--- Data to process ---

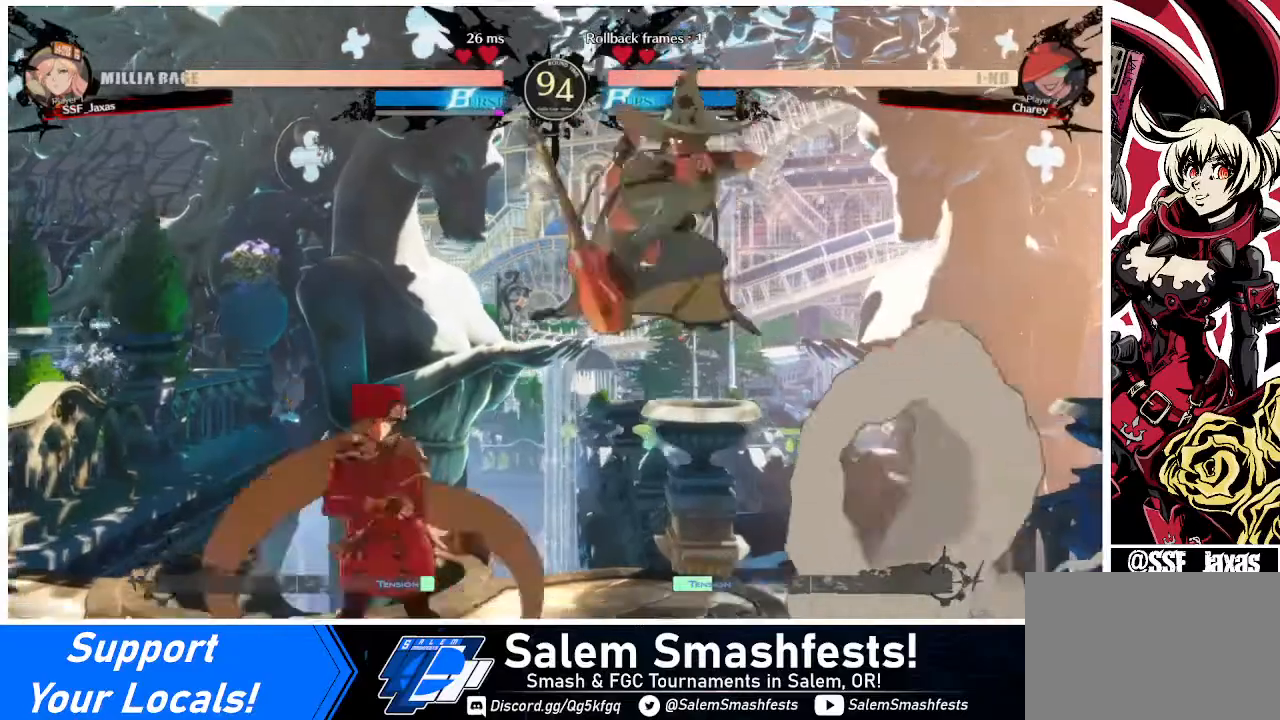
{"buttons": [], "events": [[520, "DPAD_LEFT", "up"]]}
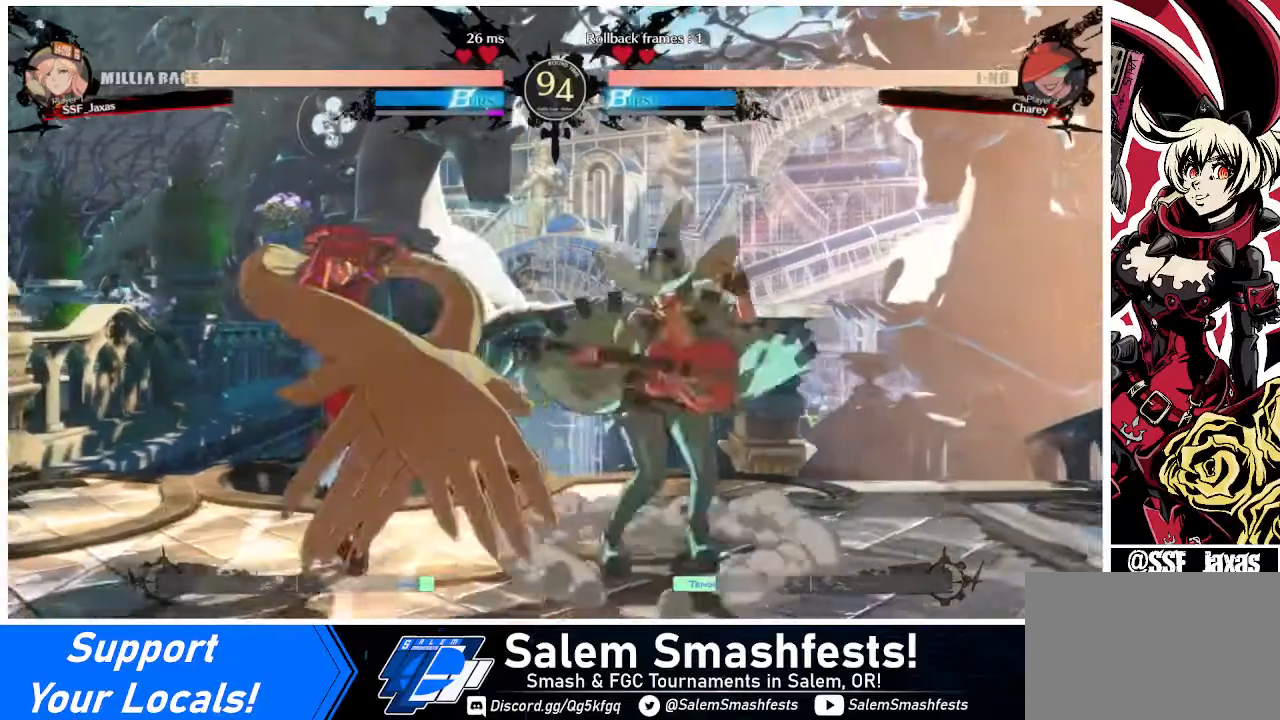
{"buttons": [], "events": [[80, "SQUARE", "down"], [160, "SQUARE", "up"]]}
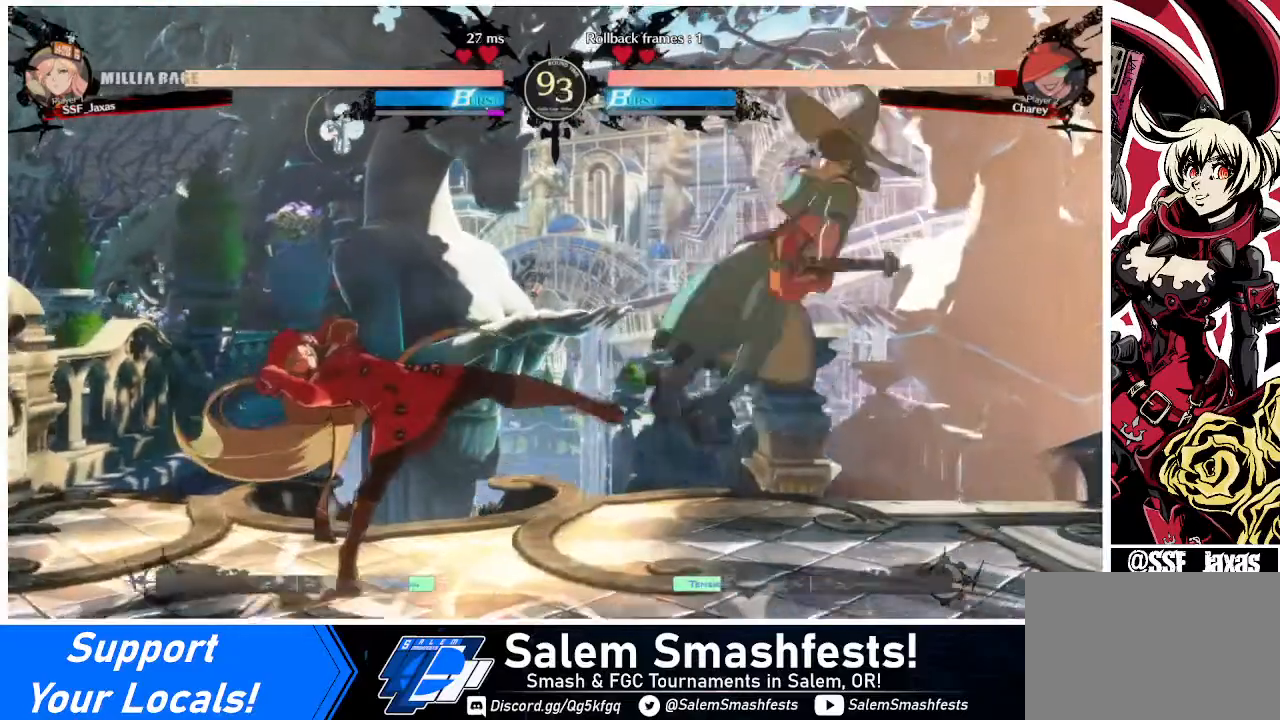
{"buttons": ["DPAD_RIGHT"], "events": [[120, "DPAD_RIGHT", "down"]]}
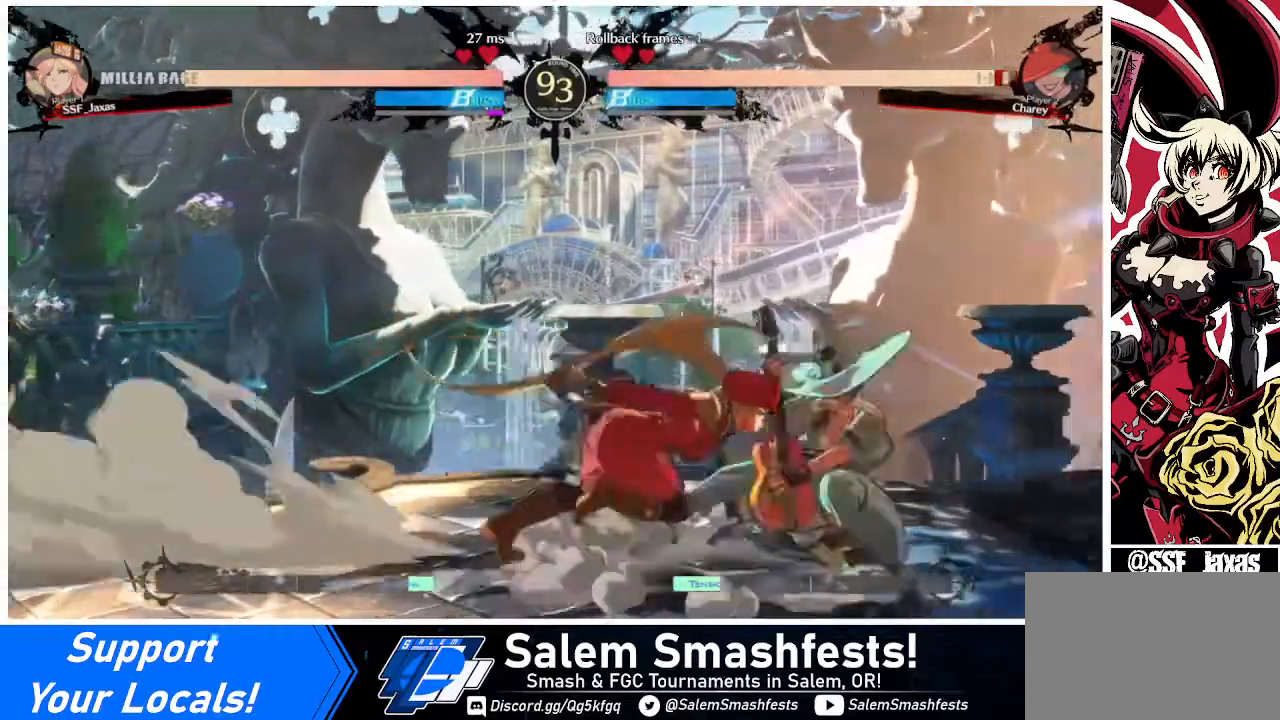
{"buttons": [], "events": [[120, "DPAD_RIGHT", "up"], [160, "SQUARE", "down"], [320, "SQUARE", "up"]]}
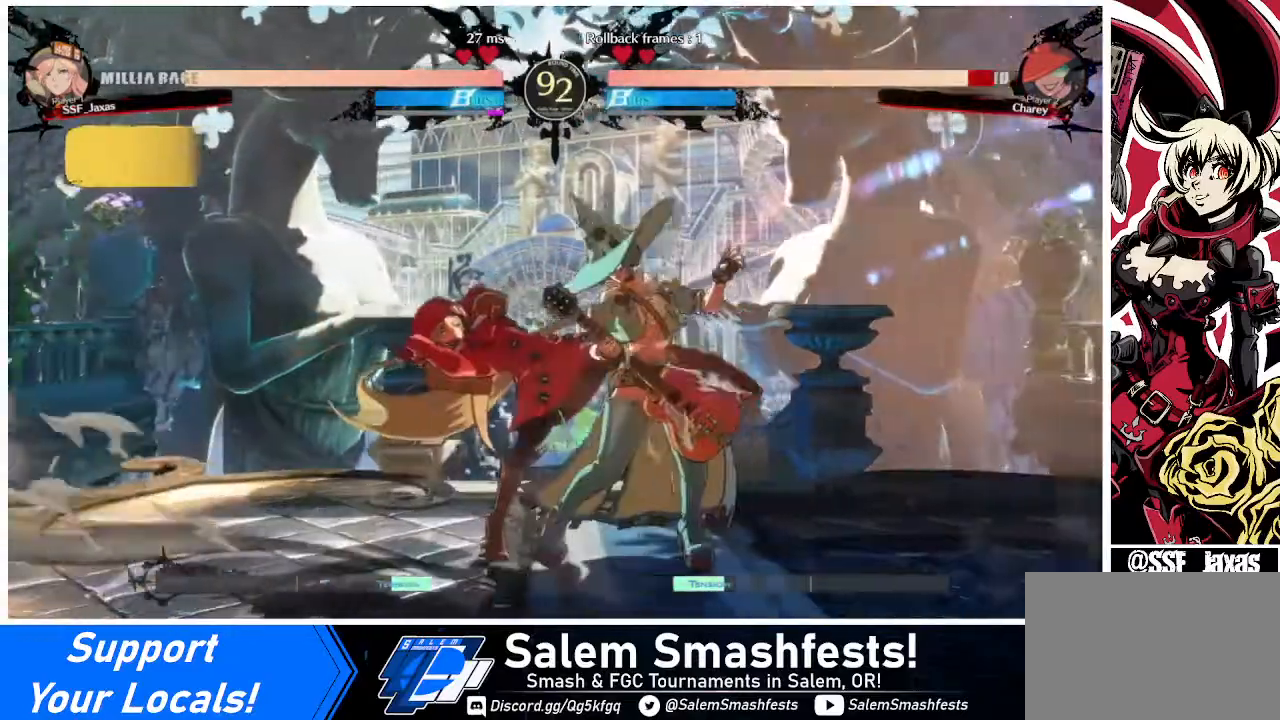
{"buttons": ["R2", "DPAD_DOWN"], "events": [[360, "DPAD_DOWN", "down"], [480, "R2", "down"]]}
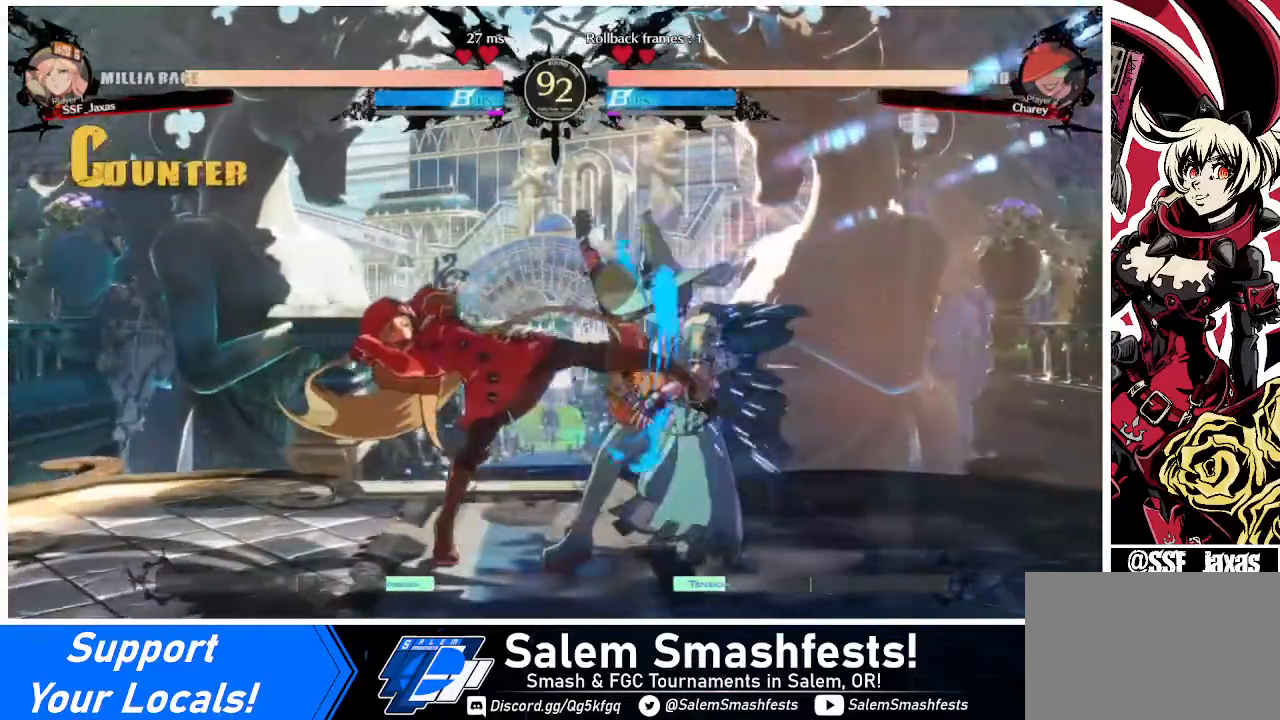
{"buttons": ["DPAD_DOWN"], "events": [[40, "R2", "up"], [80, "DPAD_DOWN", "up"], [360, "DPAD_DOWN", "down"]]}
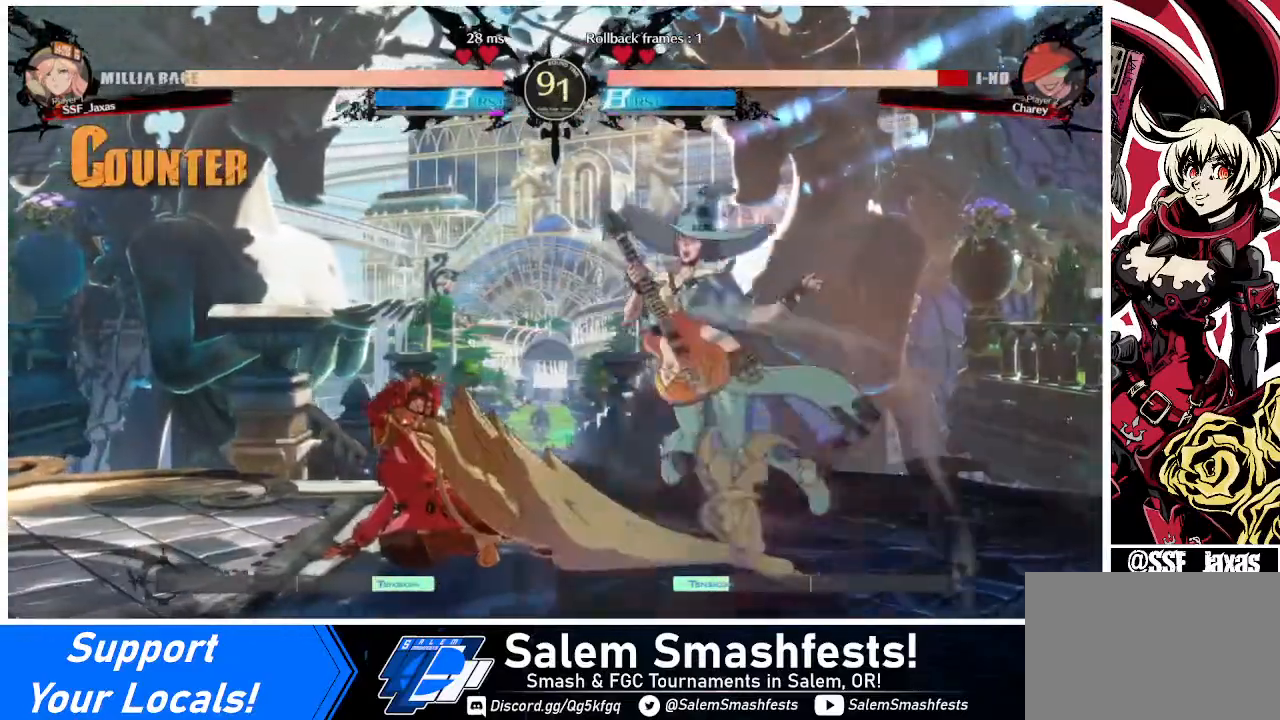
{"buttons": [], "events": [[40, "DPAD_DOWN", "up"], [40, "DPAD_RIGHT", "down"], [120, "TRIANGLE", "down"], [320, "TRIANGLE", "up"], [440, "DPAD_RIGHT", "up"]]}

---

Lines with the word "down": copy each one from the data above.

* _Reply_:
{"buttons": [], "events": [[80, "SQUARE", "down"], [160, "SQUARE", "up"]]}
{"buttons": ["DPAD_RIGHT"], "events": [[120, "DPAD_RIGHT", "down"]]}
{"buttons": [], "events": [[120, "DPAD_RIGHT", "up"], [160, "SQUARE", "down"], [320, "SQUARE", "up"]]}
{"buttons": ["R2", "DPAD_DOWN"], "events": [[360, "DPAD_DOWN", "down"], [480, "R2", "down"]]}
{"buttons": ["DPAD_DOWN"], "events": [[40, "R2", "up"], [80, "DPAD_DOWN", "up"], [360, "DPAD_DOWN", "down"]]}
{"buttons": [], "events": [[40, "DPAD_DOWN", "up"], [40, "DPAD_RIGHT", "down"], [120, "TRIANGLE", "down"], [320, "TRIANGLE", "up"], [440, "DPAD_RIGHT", "up"]]}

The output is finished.